A Mitsubishi Group task force began compiling a new business rehabilitation plan Saturday for ailing Mitsubishi Motors Corp., following a surprising pullout decision by DaimlerChrysler AG.

The task force will focus on similar points that the Mitsubishi Group had worked out with the German-American auto giant -- consolidation of manufacturing bases, drastic workforce cuts, developing new models and capital injections -- but will have to make the plan much smaller in size, sources said.

Without a fresh fund of 400 billion yen that the group had expected to come from DaimlerChrysler, it is possible the rehabilitation plan can only be half-finished, they said.

Consolidating manufacturing bases, for example, will create redundant jobs, and eliminating these will cost a considerable amount.
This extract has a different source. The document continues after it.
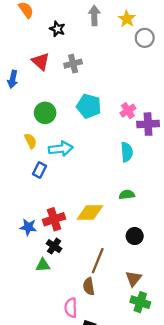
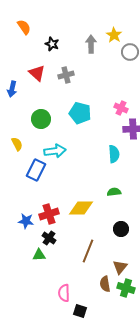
gray arrow: (94, 15) -> (91, 44), moved
pink cross: (128, 111) -> (121, 108), moved, turned -32
yellow semicircle: (31, 141) -> (17, 144), moved
blue rectangle: (39, 170) -> (36, 170), size x1.5
brown semicircle: (89, 286) -> (105, 284), moved

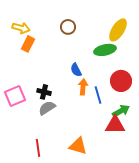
If Mitsubishi Motors seeks a new sponsor in place of DaimlerChrysler, the rehabilitation plan could be radically changed according to the sponsor, they said.

DaimlerChrysler said Thursday in Germany it will not participate in a capital increase planned by Mitsubishi Motors and will cease further financial support for the Japanese automaker, throwing its revival plan into disarray.

DaimlerChrysler, the biggest shareholder of Mitsubishi Motors with a 37 percent stake, had reportedly been finalizing an accord on a 700 billion yen bailout package.

Following the pullout decision, the Mitsubishi Group of companies Friday pledged to do their utmost to support the automaker.